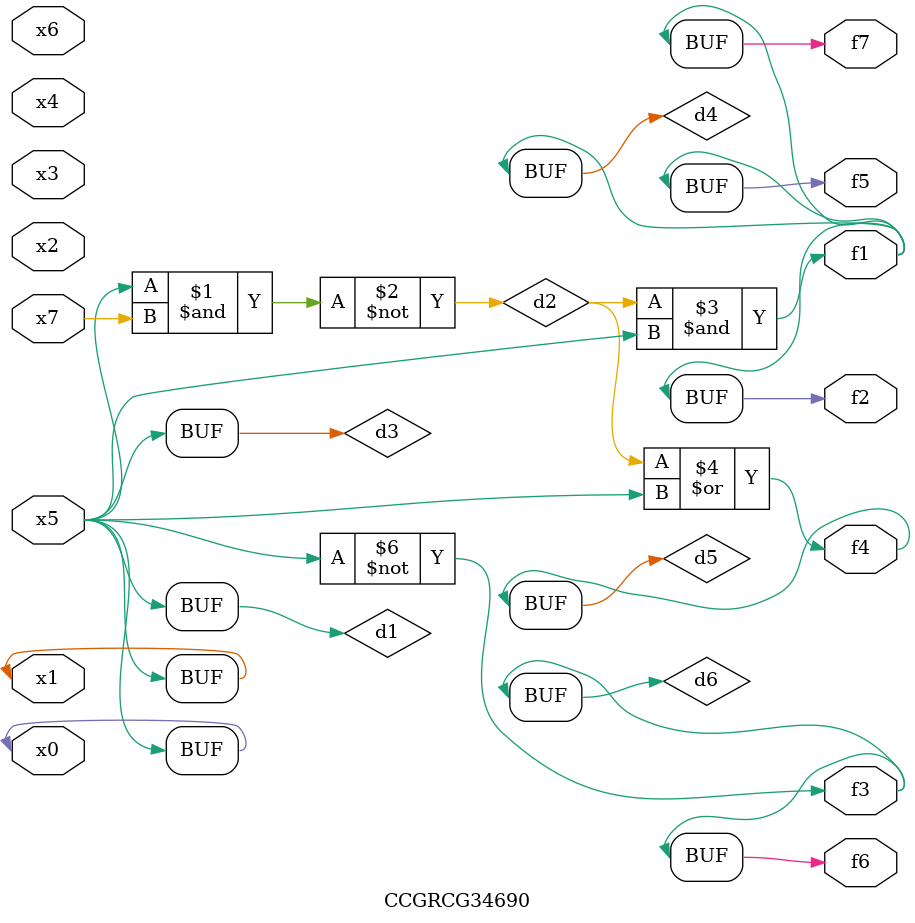
<source format=v>
module CCGRCG34690(
	input x0, x1, x2, x3, x4, x5, x6, x7,
	output f1, f2, f3, f4, f5, f6, f7
);

	wire d1, d2, d3, d4, d5, d6;

	buf (d1, x0, x5);
	nand (d2, x5, x7);
	buf (d3, x0, x1);
	and (d4, d2, d3);
	or (d5, d2, d3);
	nor (d6, d1, d3);
	assign f1 = d4;
	assign f2 = d4;
	assign f3 = d6;
	assign f4 = d5;
	assign f5 = d4;
	assign f6 = d6;
	assign f7 = d4;
endmodule

</source>
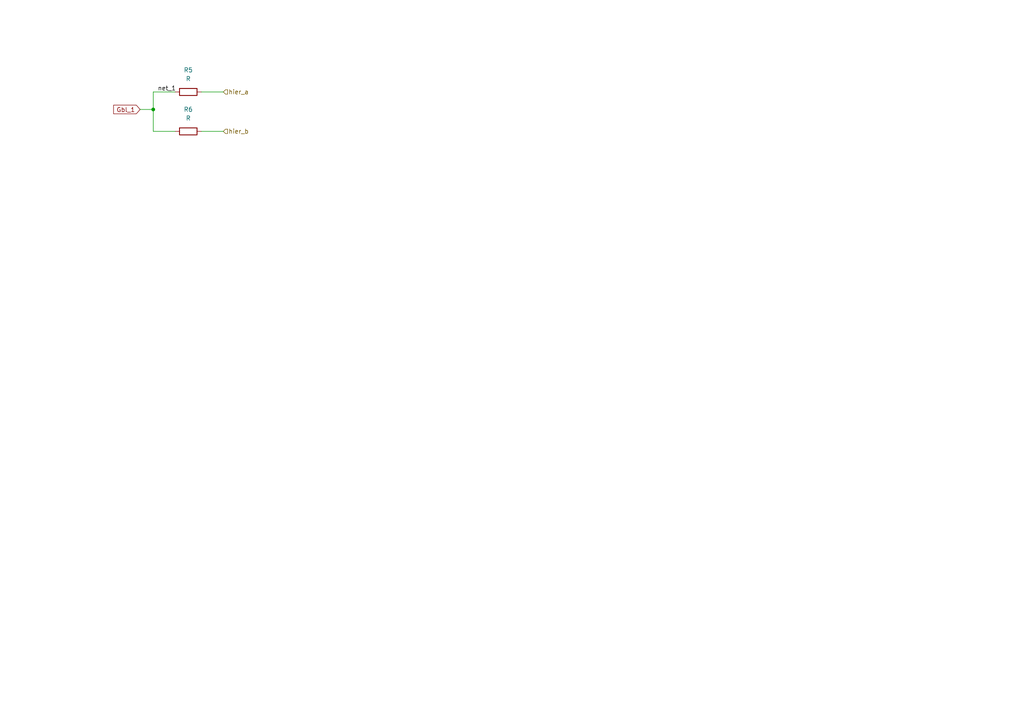
<source format=kicad_sch>
(kicad_sch (version 20211123) (generator eeschema)

  (uuid c054e953-11bb-4ed3-b4f7-2e3828bc6d75)

  (paper "A4")

  


  (junction (at 44.45 31.75) (diameter 0) (color 0 0 0 0)
    (uuid eb9b7f58-19dd-4ef9-b560-ca207f860a2f)
  )

  (wire (pts (xy 44.45 26.67) (xy 44.45 31.75))
    (stroke (width 0) (type default) (color 0 0 0 0))
    (uuid 0ba13252-ac74-4b70-86d2-ebd9609df3b4)
  )
  (wire (pts (xy 44.45 31.75) (xy 44.45 38.1))
    (stroke (width 0) (type default) (color 0 0 0 0))
    (uuid 384d3f19-7e17-4fce-8827-bc6fffbe33be)
  )
  (wire (pts (xy 44.45 38.1) (xy 50.8 38.1))
    (stroke (width 0) (type default) (color 0 0 0 0))
    (uuid a137b7cb-eb71-408b-89f0-b6e11a40169a)
  )
  (wire (pts (xy 58.42 26.67) (xy 64.77 26.67))
    (stroke (width 0) (type default) (color 0 0 0 0))
    (uuid a4a4352f-9304-41f1-994e-a4f76005b595)
  )
  (wire (pts (xy 50.8 26.67) (xy 44.45 26.67))
    (stroke (width 0) (type default) (color 0 0 0 0))
    (uuid a8622556-2ed7-4877-8383-8e6a5b7f8715)
  )
  (wire (pts (xy 58.42 38.1) (xy 64.77 38.1))
    (stroke (width 0) (type default) (color 0 0 0 0))
    (uuid b06ac69b-85da-4f83-813f-8cb7d52bb3f6)
  )
  (wire (pts (xy 40.64 31.75) (xy 44.45 31.75))
    (stroke (width 0) (type default) (color 0 0 0 0))
    (uuid dcd749c9-cdc7-4525-81c1-cb211cac028c)
  )

  (label "net_1" (at 45.72 26.67 0)
    (effects (font (size 1.27 1.27)) (justify left bottom))
    (uuid 8b4aad63-c2a6-4245-a13b-e5e016b82d44)
  )

  (global_label "Gbl_1" (shape input) (at 40.64 31.75 180) (fields_autoplaced)
    (effects (font (size 1.27 1.27)) (justify right))
    (uuid 602faaf7-0347-49f6-8a1a-213dbaf9c107)
    (property "Intersheet References" "${INTERSHEET_REFS}" (id 0) (at 30.0021 31.8294 0)
      (effects (font (size 1.27 1.27)) (justify right) hide)
    )
  )

  (hierarchical_label "hier_b" (shape input) (at 64.77 38.1 0)
    (effects (font (size 1.27 1.27)) (justify left))
    (uuid 70baa3f8-918f-4631-b9f7-5b4561f28611)
  )
  (hierarchical_label "hier_a" (shape input) (at 64.77 26.67 0)
    (effects (font (size 1.27 1.27)) (justify left))
    (uuid ab172472-3738-4873-8334-03da4babeed7)
  )

  (symbol (lib_id "Device:R") (at 54.61 26.67 90) (unit 1)
    (in_bom yes) (on_board yes) (fields_autoplaced)
    (uuid 677a00dd-ef08-4682-94e7-068c2dac3d3a)
    (property "Reference" "R5" (id 0) (at 54.61 20.32 90))
    (property "Value" "R" (id 1) (at 54.61 22.86 90))
    (property "Footprint" "Resistor_THT:R_Axial_DIN0207_L6.3mm_D2.5mm_P7.62mm_Horizontal" (id 2) (at 54.61 28.448 90)
      (effects (font (size 1.27 1.27)) hide)
    )
    (property "Datasheet" "~" (id 3) (at 54.61 26.67 0)
      (effects (font (size 1.27 1.27)) hide)
    )
    (pin "1" (uuid 007c14b1-f134-4d7f-bf85-f0c31e7d9bd3))
    (pin "2" (uuid 84cf7f61-64d1-49a8-8773-0012250a6da9))
  )

  (symbol (lib_id "Device:R") (at 54.61 38.1 90) (unit 1)
    (in_bom yes) (on_board yes) (fields_autoplaced)
    (uuid e8417a0d-f393-41aa-8a4c-319d4df1da09)
    (property "Reference" "R6" (id 0) (at 54.61 31.75 90))
    (property "Value" "R" (id 1) (at 54.61 34.29 90))
    (property "Footprint" "Resistor_SMD:R_0603_1608Metric_Pad0.98x0.95mm_HandSolder" (id 2) (at 54.61 39.878 90)
      (effects (font (size 1.27 1.27)) hide)
    )
    (property "Datasheet" "~" (id 3) (at 54.61 38.1 0)
      (effects (font (size 1.27 1.27)) hide)
    )
    (pin "1" (uuid d142062b-5062-4632-96ae-27aac2a89a0f))
    (pin "2" (uuid f4f7f5a8-0559-474d-83c7-b3d6865208b2))
  )
)

</source>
--- --- ---
When you reproduce the entries above, keep every word exact and leave the images out.

<source format=v>
module CCGRCG34690(
	input x0, x1, x2, x3, x4, x5, x6, x7,
	output f1, f2, f3, f4, f5, f6, f7
);

	wire d1, d2, d3, d4, d5, d6;

	buf (d1, x0, x5);
	nand (d2, x5, x7);
	buf (d3, x0, x1);
	and (d4, d2, d3);
	or (d5, d2, d3);
	nor (d6, d1, d3);
	assign f1 = d4;
	assign f2 = d4;
	assign f3 = d6;
	assign f4 = d5;
	assign f5 = d4;
	assign f6 = d6;
	assign f7 = d4;
endmodule

</source>
<source format=kicad_sch>
(kicad_sch (version 20211123) (generator eeschema)

  (uuid c054e953-11bb-4ed3-b4f7-2e3828bc6d75)

  (paper "A4")

  


  (junction (at 44.45 31.75) (diameter 0) (color 0 0 0 0)
    (uuid eb9b7f58-19dd-4ef9-b560-ca207f860a2f)
  )

  (wire (pts (xy 44.45 26.67) (xy 44.45 31.75))
    (stroke (width 0) (type default) (color 0 0 0 0))
    (uuid 0ba13252-ac74-4b70-86d2-ebd9609df3b4)
  )
  (wire (pts (xy 44.45 31.75) (xy 44.45 38.1))
    (stroke (width 0) (type default) (color 0 0 0 0))
    (uuid 384d3f19-7e17-4fce-8827-bc6fffbe33be)
  )
  (wire (pts (xy 44.45 38.1) (xy 50.8 38.1))
    (stroke (width 0) (type default) (color 0 0 0 0))
    (uuid a137b7cb-eb71-408b-89f0-b6e11a40169a)
  )
  (wire (pts (xy 58.42 26.67) (xy 64.77 26.67))
    (stroke (width 0) (type default) (color 0 0 0 0))
    (uuid a4a4352f-9304-41f1-994e-a4f76005b595)
  )
  (wire (pts (xy 50.8 26.67) (xy 44.45 26.67))
    (stroke (width 0) (type default) (color 0 0 0 0))
    (uuid a8622556-2ed7-4877-8383-8e6a5b7f8715)
  )
  (wire (pts (xy 58.42 38.1) (xy 64.77 38.1))
    (stroke (width 0) (type default) (color 0 0 0 0))
    (uuid b06ac69b-85da-4f83-813f-8cb7d52bb3f6)
  )
  (wire (pts (xy 40.64 31.75) (xy 44.45 31.75))
    (stroke (width 0) (type default) (color 0 0 0 0))
    (uuid dcd749c9-cdc7-4525-81c1-cb211cac028c)
  )

  (label "net_1" (at 45.72 26.67 0)
    (effects (font (size 1.27 1.27)) (justify left bottom))
    (uuid 8b4aad63-c2a6-4245-a13b-e5e016b82d44)
  )

  (global_label "Gbl_1" (shape input) (at 40.64 31.75 180) (fields_autoplaced)
    (effects (font (size 1.27 1.27)) (justify right))
    (uuid 602faaf7-0347-49f6-8a1a-213dbaf9c107)
    (property "Intersheet References" "${INTERSHEET_REFS}" (id 0) (at 30.0021 31.8294 0)
      (effects (font (size 1.27 1.27)) (justify right) hide)
    )
  )

  (hierarchical_label "hier_b" (shape input) (at 64.77 38.1 0)
    (effects (font (size 1.27 1.27)) (justify left))
    (uuid 70baa3f8-918f-4631-b9f7-5b4561f28611)
  )
  (hierarchical_label "hier_a" (shape input) (at 64.77 26.67 0)
    (effects (font (size 1.27 1.27)) (justify left))
    (uuid ab172472-3738-4873-8334-03da4babeed7)
  )

  (symbol (lib_id "Device:R") (at 54.61 26.67 90) (unit 1)
    (in_bom yes) (on_board yes) (fields_autoplaced)
    (uuid 677a00dd-ef08-4682-94e7-068c2dac3d3a)
    (property "Reference" "R5" (id 0) (at 54.61 20.32 90))
    (property "Value" "R" (id 1) (at 54.61 22.86 90))
    (property "Footprint" "Resistor_THT:R_Axial_DIN0207_L6.3mm_D2.5mm_P7.62mm_Horizontal" (id 2) (at 54.61 28.448 90)
      (effects (font (size 1.27 1.27)) hide)
    )
    (property "Datasheet" "~" (id 3) (at 54.61 26.67 0)
      (effects (font (size 1.27 1.27)) hide)
    )
    (pin "1" (uuid 007c14b1-f134-4d7f-bf85-f0c31e7d9bd3))
    (pin "2" (uuid 84cf7f61-64d1-49a8-8773-0012250a6da9))
  )

  (symbol (lib_id "Device:R") (at 54.61 38.1 90) (unit 1)
    (in_bom yes) (on_board yes) (fields_autoplaced)
    (uuid e8417a0d-f393-41aa-8a4c-319d4df1da09)
    (property "Reference" "R6" (id 0) (at 54.61 31.75 90))
    (property "Value" "R" (id 1) (at 54.61 34.29 90))
    (property "Footprint" "Resistor_SMD:R_0603_1608Metric_Pad0.98x0.95mm_HandSolder" (id 2) (at 54.61 39.878 90)
      (effects (font (size 1.27 1.27)) hide)
    )
    (property "Datasheet" "~" (id 3) (at 54.61 38.1 0)
      (effects (font (size 1.27 1.27)) hide)
    )
    (pin "1" (uuid d142062b-5062-4632-96ae-27aac2a89a0f))
    (pin "2" (uuid f4f7f5a8-0559-474d-83c7-b3d6865208b2))
  )
)

</source>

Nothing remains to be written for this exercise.